するとカナダの郵便局から男性に連絡がいったようで、男から「郵便局から連絡がきましたので、調査を受け入れます」との返事がきました。
男はたびたび「警察への通報」を口にしますが、彼女も「お好きにどうぞ」と強気の返事を続けると、ついには男からの返信がなくなりました。
脅しは効かないと思ったのでしょう。荷物を正当に送ったという、こちらの主張をしっかりと伝えたことで、相手はぐうの音も出なくなったと思われます。
しかし悪意ある者は、これだけでは諦めるはずがありません。
再びクレーム。そしていきなり、お金が引き落とされる。
2週間たち、再び男から「グレー以外の4着は偽物だから、返品対応と返金をしろ」という新たなメールが届きます。
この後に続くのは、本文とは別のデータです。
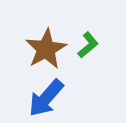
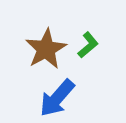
blue arrow: moved 11 px right
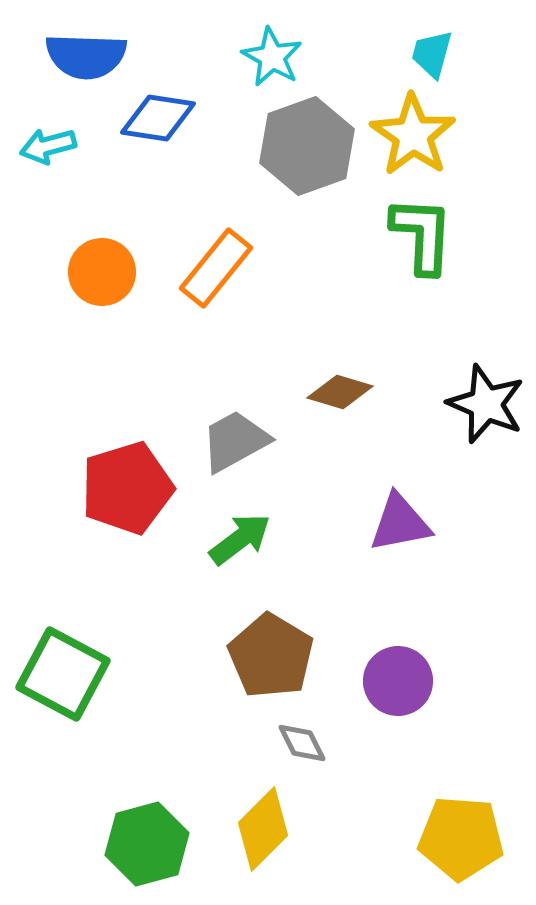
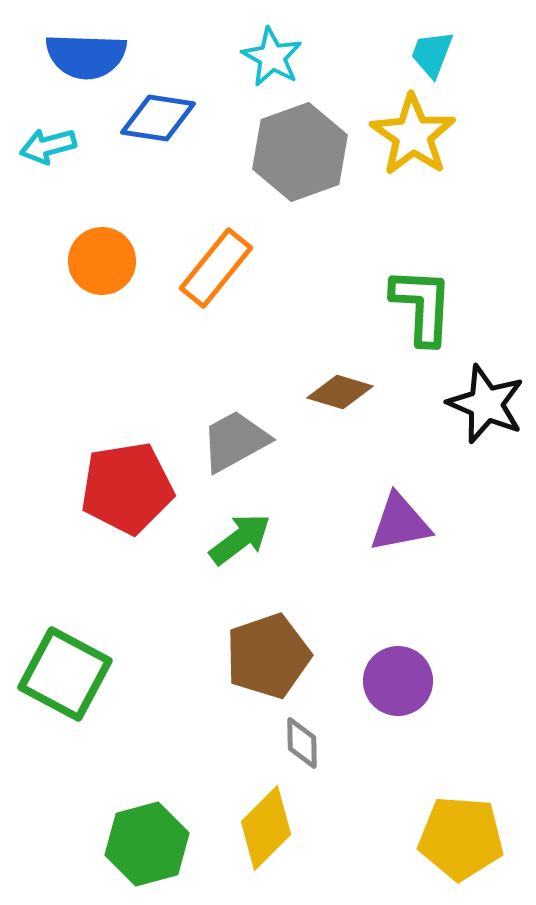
cyan trapezoid: rotated 6 degrees clockwise
gray hexagon: moved 7 px left, 6 px down
green L-shape: moved 71 px down
orange circle: moved 11 px up
red pentagon: rotated 8 degrees clockwise
brown pentagon: moved 3 px left; rotated 22 degrees clockwise
green square: moved 2 px right
gray diamond: rotated 26 degrees clockwise
yellow diamond: moved 3 px right, 1 px up
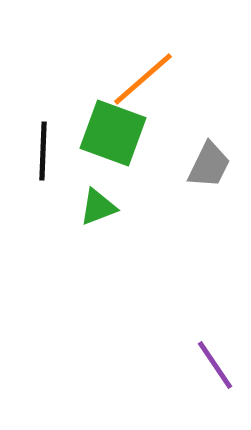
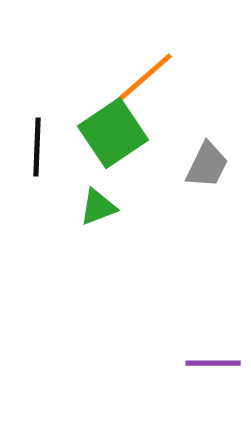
green square: rotated 36 degrees clockwise
black line: moved 6 px left, 4 px up
gray trapezoid: moved 2 px left
purple line: moved 2 px left, 2 px up; rotated 56 degrees counterclockwise
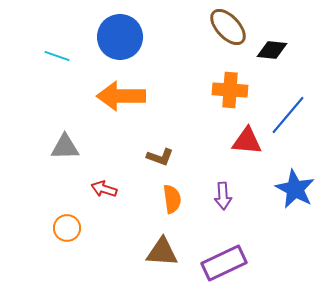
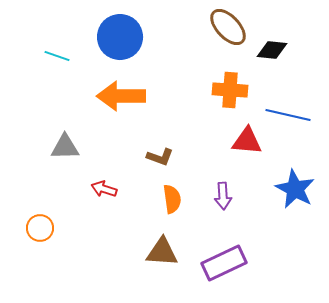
blue line: rotated 63 degrees clockwise
orange circle: moved 27 px left
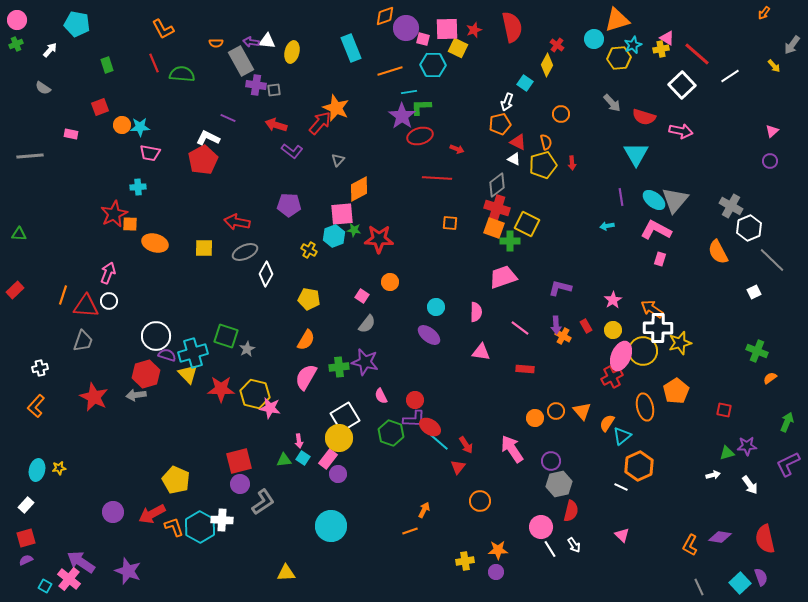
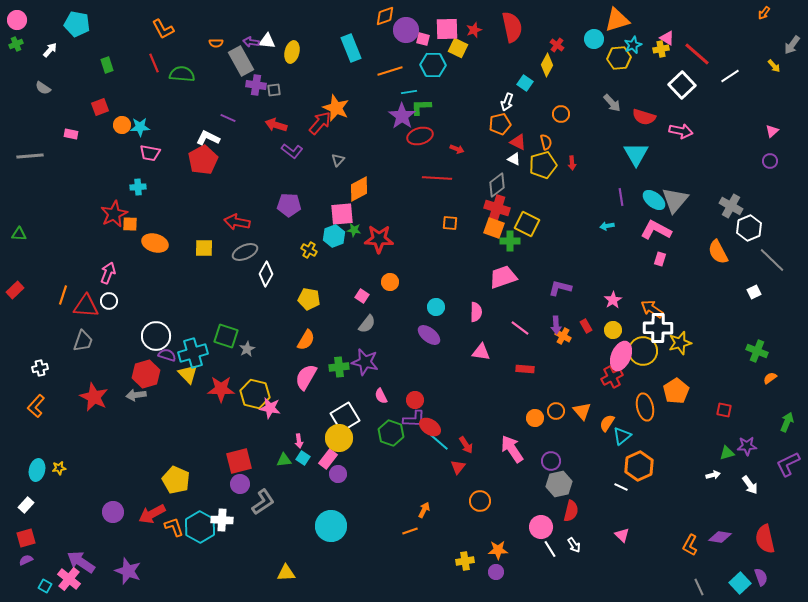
purple circle at (406, 28): moved 2 px down
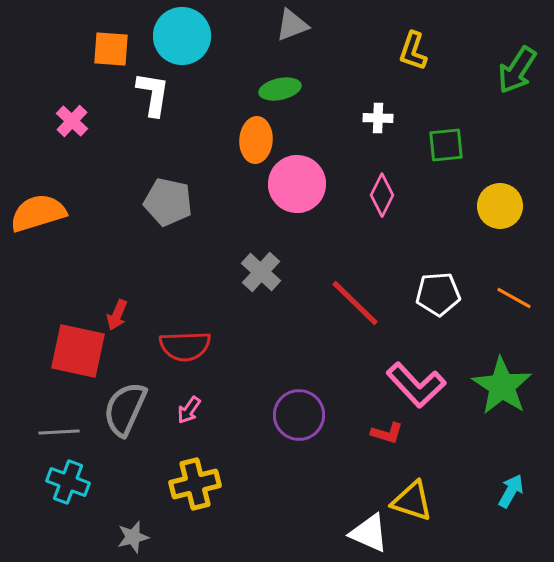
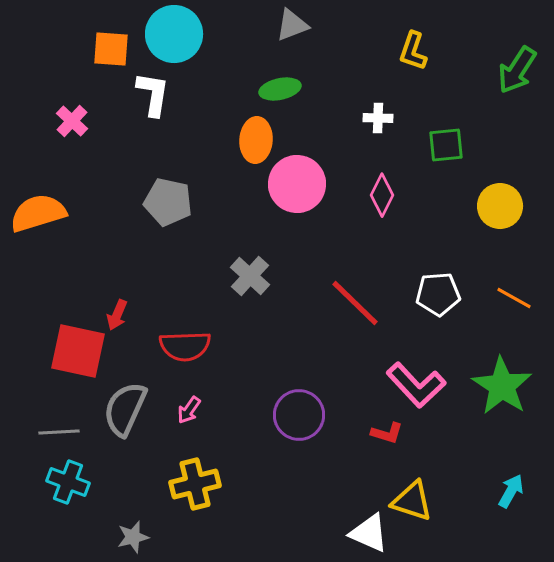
cyan circle: moved 8 px left, 2 px up
gray cross: moved 11 px left, 4 px down
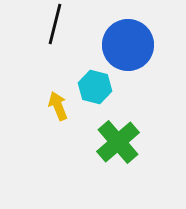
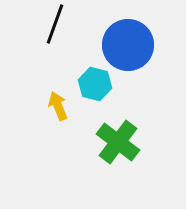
black line: rotated 6 degrees clockwise
cyan hexagon: moved 3 px up
green cross: rotated 12 degrees counterclockwise
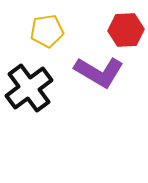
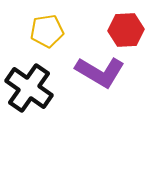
purple L-shape: moved 1 px right
black cross: rotated 18 degrees counterclockwise
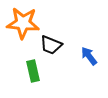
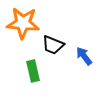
black trapezoid: moved 2 px right
blue arrow: moved 5 px left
偽物が2着増えています。しかし彼女が「偽物は送っていません」と言うも、男は「すでに警察に通報して、捜査を始めているんだから、返品対応と返金をしろ」と執拗に迫ります。
再び、「警察」の言葉を持ち出します。
そこで彼女は「どちらの警察に行ったのでしょうか?警察署名と部署、担当者名を教えてください。こちらから連絡します」と尋ねますが、男はこの質問をスルーします。
この時、彼女は思ったそうです。
「本当に警察が捜査をしていたら、偽物の証拠をおさえるはずで、大事な証拠品を送り返して(返品して)良いなどということを了承するはずがない」
そこで「捜査上の重要な証拠品を、なぜ警察は保管しないんですか?それに、偽物だという根拠はなんですか?購入したお店に聞きますので、どなたが偽物とおっしゃっているのか、お聞かせください」と単刀直入に聞きました。
男はこれに対する明確な回答は避けて「このブランドについて知識のある銀行の代表者に聞いたら、偽物だと言っていた」といった、しどろもどろの返答をしてきます。
彼女は、ますます怪しさを感じて、返品対応も返金もしないと毅然とした態度をとり続けます。
しかし状況は一変します。
買い手が「商品が説明と異なる」との異議を、決済したクレジット会社に申し立てたことで、彼女のペイパルの口座から40万円がいきなり差し引かれてしまったのです。
さすがの彼女もこれには、慌てました。
もしこのまま、お金が戻らなければ、数十万円の商品の購入代金は回収できなくなります。商品はこちらの手元にない状況ですので、このままでは、相手は商品をただで手に入れることに成功してしまうわけです。
「やはり詐欺行為なのではないか」という思いが強くなりました。
それとともに、焦りが募ります。